**Working data**
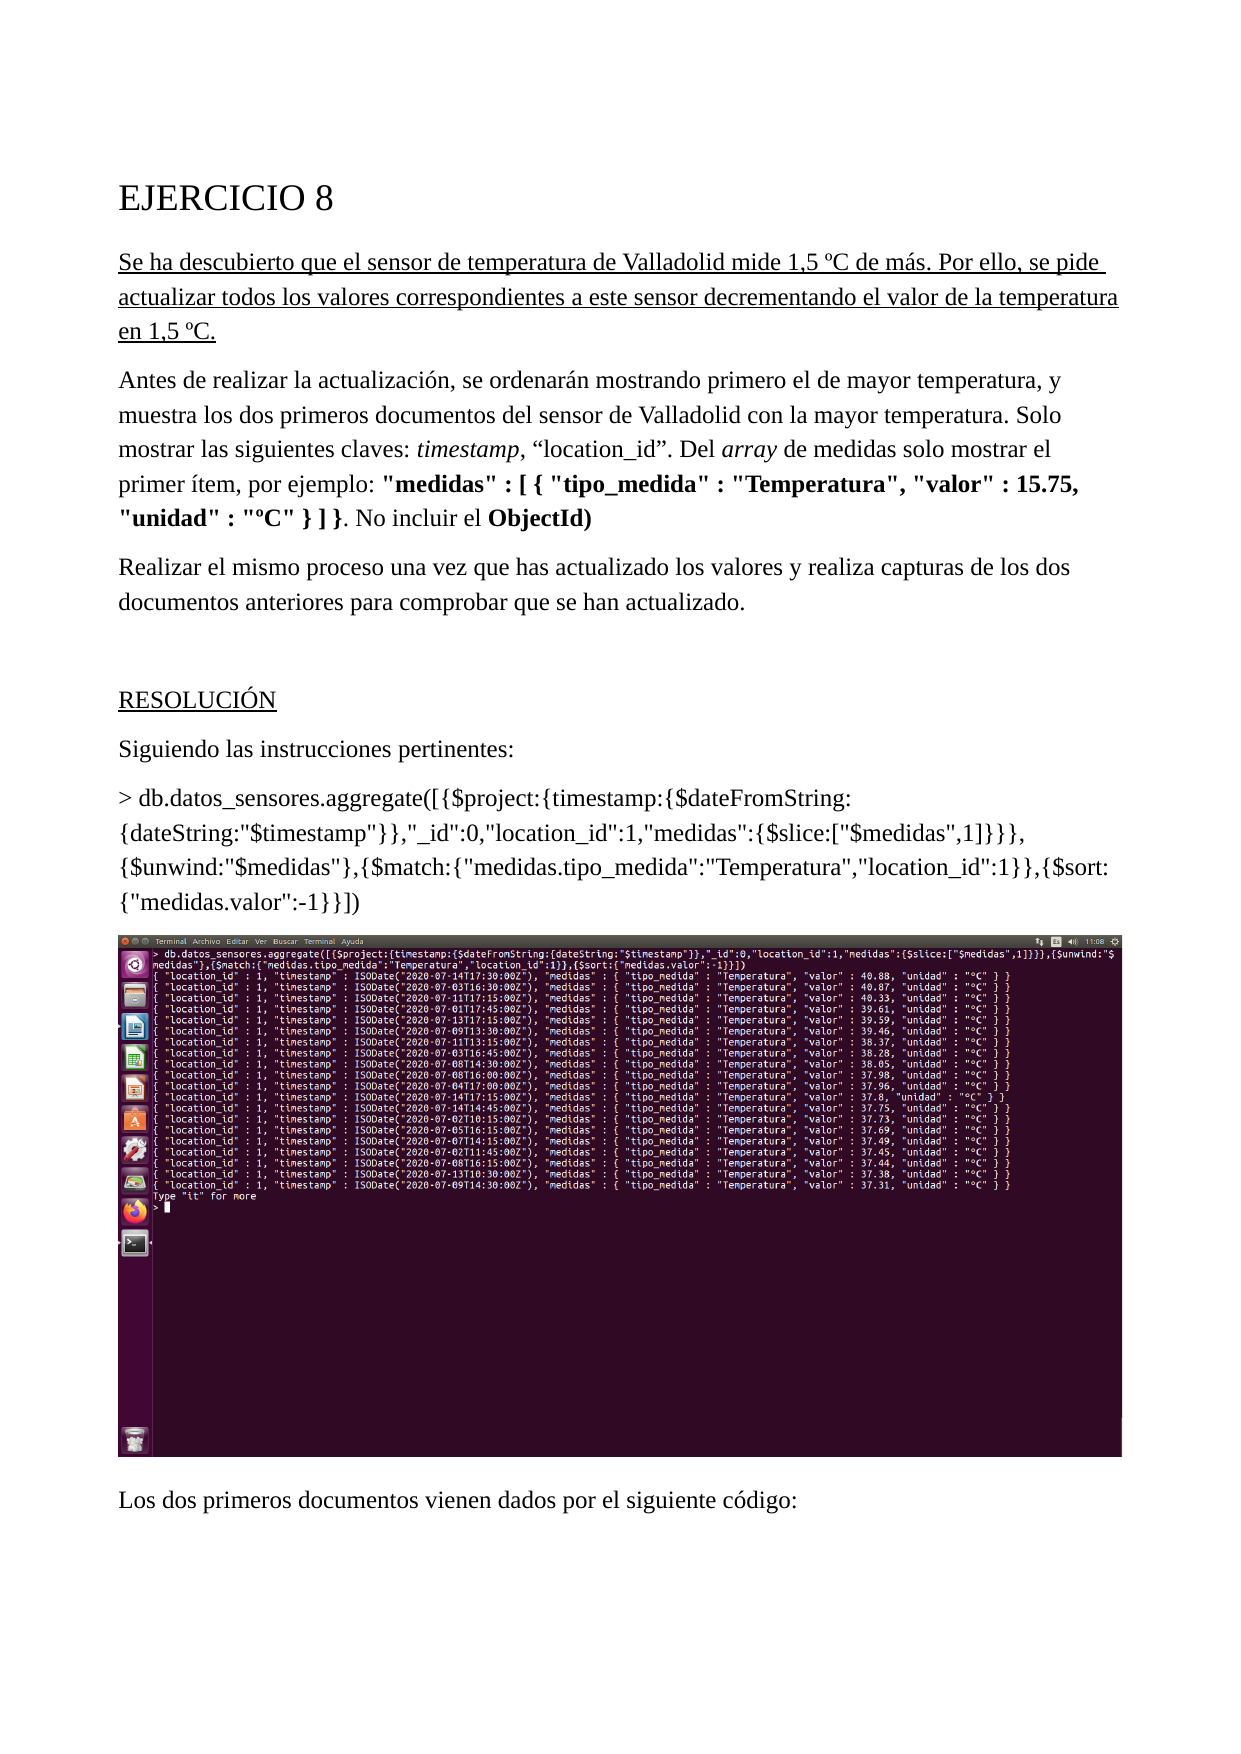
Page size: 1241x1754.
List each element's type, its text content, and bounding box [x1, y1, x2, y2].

text EJERCICIO 8 [118, 176, 1122, 219]
text Siguiendo las instrucciones pertinentes: [118, 734, 1122, 763]
text Antes de realizar la actualización, se ordenarán mostrando primero el de mayor temperatura, y muestra los dos primeros documentos del sensor de Valladolid con la mayor temperatura. Solo mostrar las siguientes claves: timestamp, “location_id”. Del array de medidas solo mostrar el primer ítem, por ejemplo: "medidas" : [ { "tipo_medida" : "Temperatura", "valor" : 15.75, "unidad" : "ºC" } ] }. No incluir el ObjectId) [118, 366, 1122, 532]
text RESOLUCIÓN [118, 685, 1122, 714]
text Realizar el mismo proceso una vez que has actualizado los valores y realiza capturas de los dos documentos anteriores para comprobar que se han actualizado. [118, 552, 1122, 616]
text > db.datos_sensores.aggregate([{$project:{timestamp:{$dateFromString:{dateString:"$timestamp"}},"_id":0,"location_id":1,"medidas":{$slice:["$medidas",1]}}},{$unwind:"$medidas"},{$match:{"medidas.tipo_medida":"Temperatura","location_id":1}},{$sort:{"medidas.valor":-1}}]) [118, 783, 1122, 915]
picture [118, 935, 1123, 1457]
text Los dos primeros documentos vienen dados por el siguiente código: [118, 1485, 1122, 1514]
text Se ha descubierto que el sensor de temperatura de Valladolid mide 1,5 ºC de más. Por ello, se pide actualizar todos los valores correspondientes a este sensor decrementando el valor de la temperatura en 1,5 ºC. [118, 247, 1122, 345]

**Stated task**
Put the data from its start through the line containing "List each element's" into a numbered list, leaving out blank lines and pictures.

**Exercise answer**
1. Page size: 1241x1754.
2. List each element's type, its text content, and bounding box [x1, y1, x2, y2].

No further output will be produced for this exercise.